At the same time, it has to be acknowledged that the high outflow of health professionals from the central and eastern European Member States has brought to light problems that healthcare systems in these countries have been suffering from for decades:

  • under-resourced hospitals;
  • management problems;
  • rundown facilities, equipment and buildings;
  • overloaded staff with high administrative burdens;
  • low status of nurses;
  • underpaid doctors;
  • negative effects of high sums of informal, out-of-pocket payments.

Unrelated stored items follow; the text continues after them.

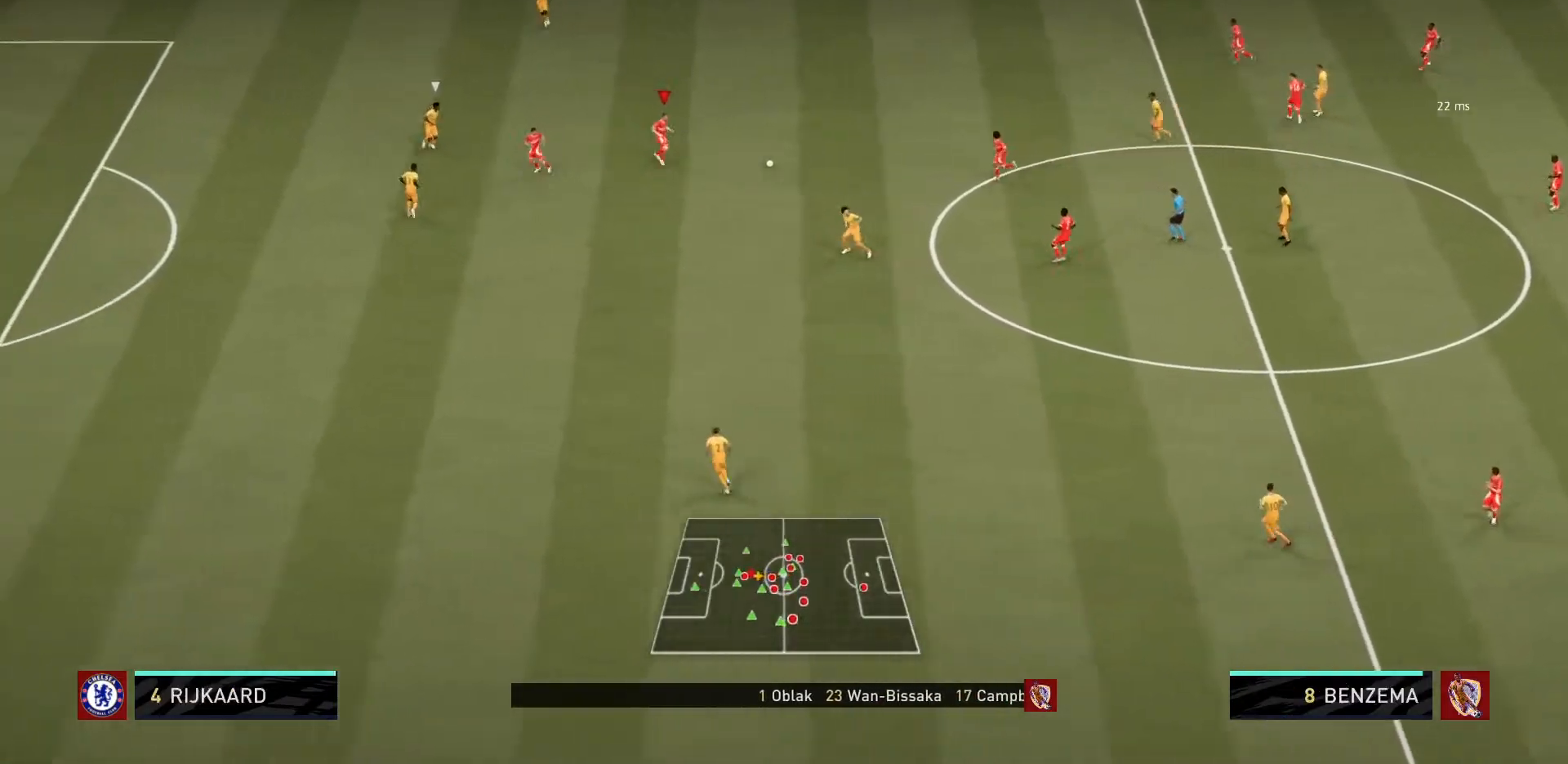
{"buttons": ["TRIANGLE"], "left_stick": "down-left", "right_stick": "center", "events": [[500, "TRIANGLE", "down"]]}
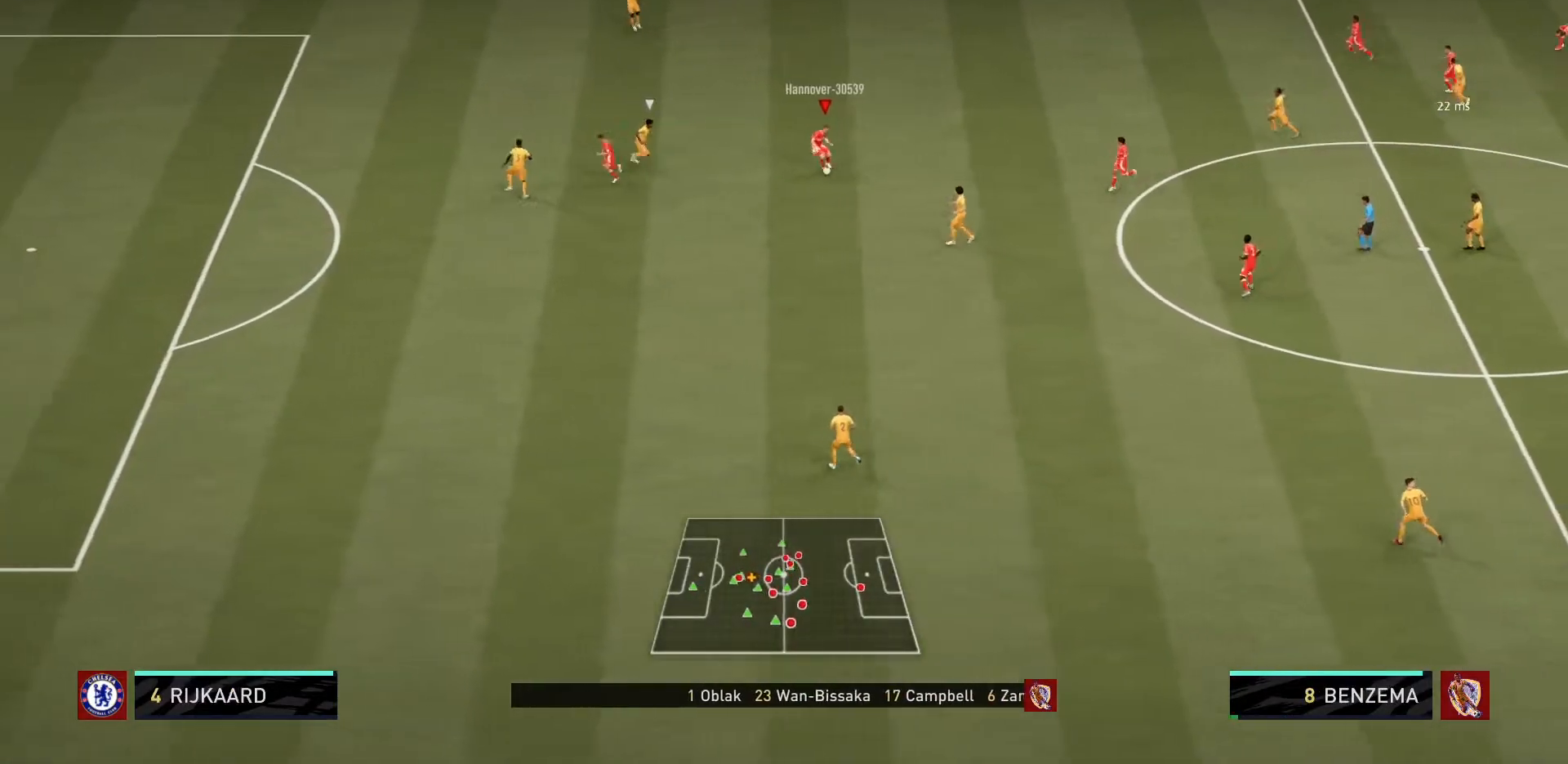
{"buttons": ["R1"], "left_stick": "down-left", "right_stick": "center", "events": [[134, "TRIANGLE", "up"], [167, "R1", "down"]]}
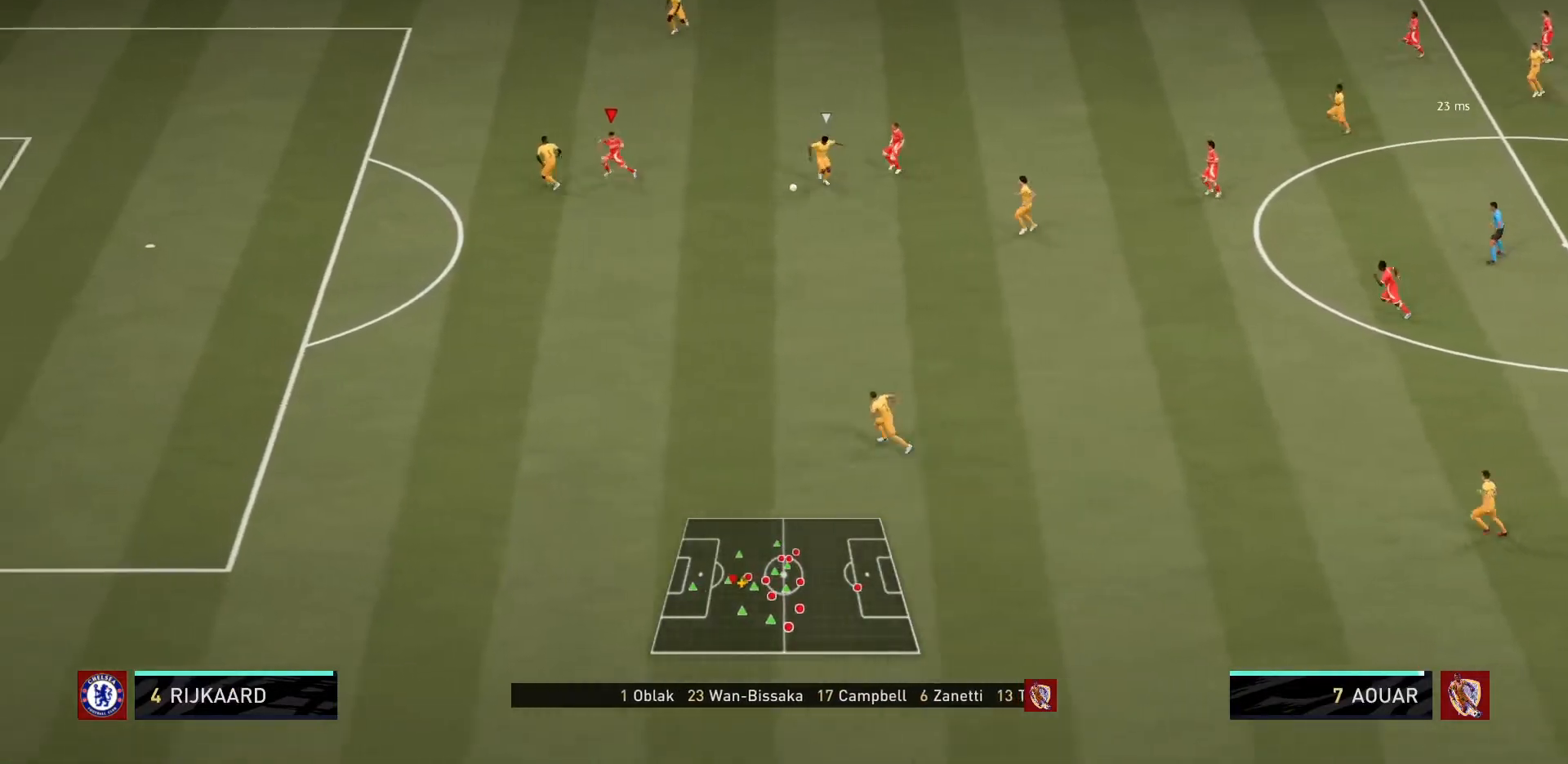
{"buttons": ["R1"], "left_stick": "down-left", "right_stick": "center", "events": []}
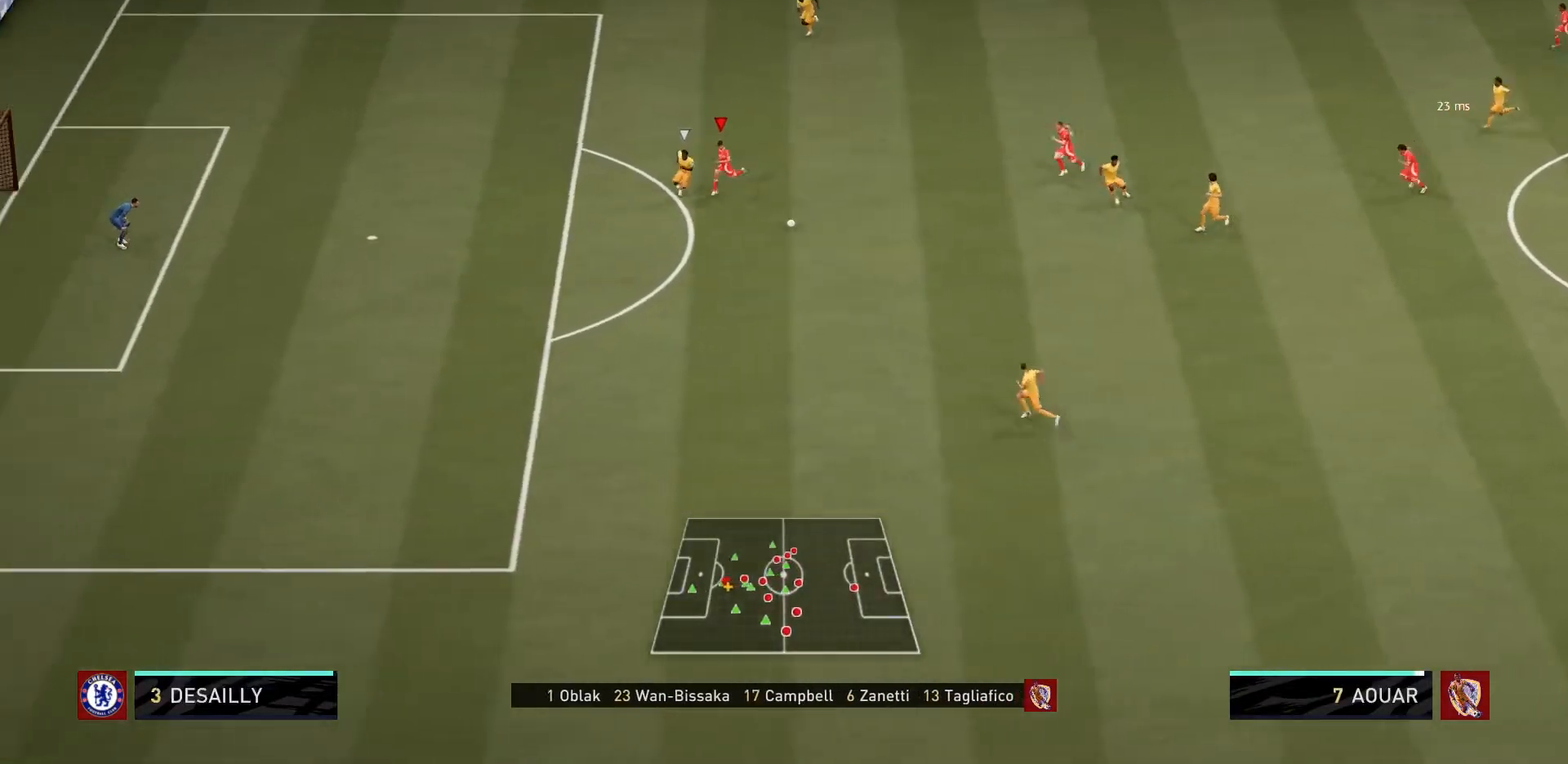
{"buttons": ["R1"], "left_stick": "down-left", "right_stick": "center", "events": []}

Finding solutions to increased emigration

A long-term solution requires dealing with each of the problems at their roots. The countries concerned have no choice but to draw up a long-term strategy to tackle also the current challenges posed by the high emigration of health professionals. Among other matters, the strategy should address issues like the role of private schemes in healthcare provision, as well as the relationship between the newly emerging private actors and public authorities and institutions. At the same time, such a long-term strategy should be designed within the context of wider societal implications. For successful implementation, substantial investment is needed. In this case, EU support could also be a possibility in implementing the strategy. The ultimate aim is to prevent further, deeper division within the healthcare sector across the EU.

Klára Fóti


[1] 

Although Croatia is included in this article, it was not covered in Eurofound’s 2013 report on the subject as it joined the EU after the report was published.